We’re working to ensure that those who created the building safety crisis pay to fix it and that leaseholders are made safe in their properties as soon as possible.
Leasehold offers a modern dynamic form of tenure, and should remain a choice for residents across the country. We want to make sure future leasehold reform is proportionate and takes this into account.
We are committed to upholding the highest standards among our members and affiliates when it comes to insurance practices, delivering accessibility, transparency and safety for leaseholders.
The built environment has significant ESG challenges to face in the coming decades. Freeholders can play an important role in addressing those – and the RFA is determined to lead best practice in the sector.

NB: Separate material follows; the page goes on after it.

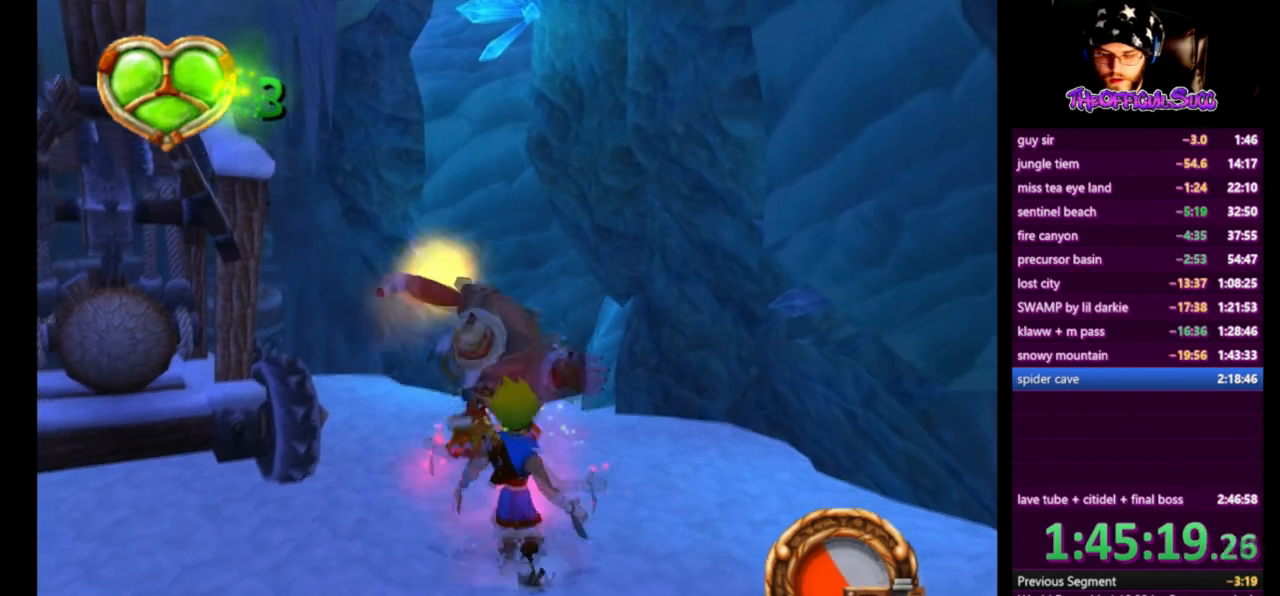
{"buttons": ["SQUARE"], "left_stick": "center", "right_stick": "center", "events": [[250, "SQUARE", "down"], [500, "left_stick", "center"]]}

Since 2017, the Government has embarked on a series of reforms to the leasehold sector, starting with a policy paper setting out plans to “improve consumer choice and fairness” in the sector.
Beginning with the Leasehold Reform (Ground Rent) Act 2022, the Government has now begun a series of legislative changes around leasehold that will in fact reduce consumer choice.
The Leasehold Reform (Ground Rent) Act 2022 banned ground rents being charged to leaseholders on regulated new leases – effectively excluding professional freeholders from owning and managing newly built apartment blocks.
This will create a future of ‘zombie-owned’ buildings, with in many cases no one wanting to take on the obligations of owning the building.
Further legislation is planned to encourage greater transition of properties to commonhold through enfranchisement reforms. The RFA is clear that further reforms must not undermine investment in the sector or come at the expense of effective building management.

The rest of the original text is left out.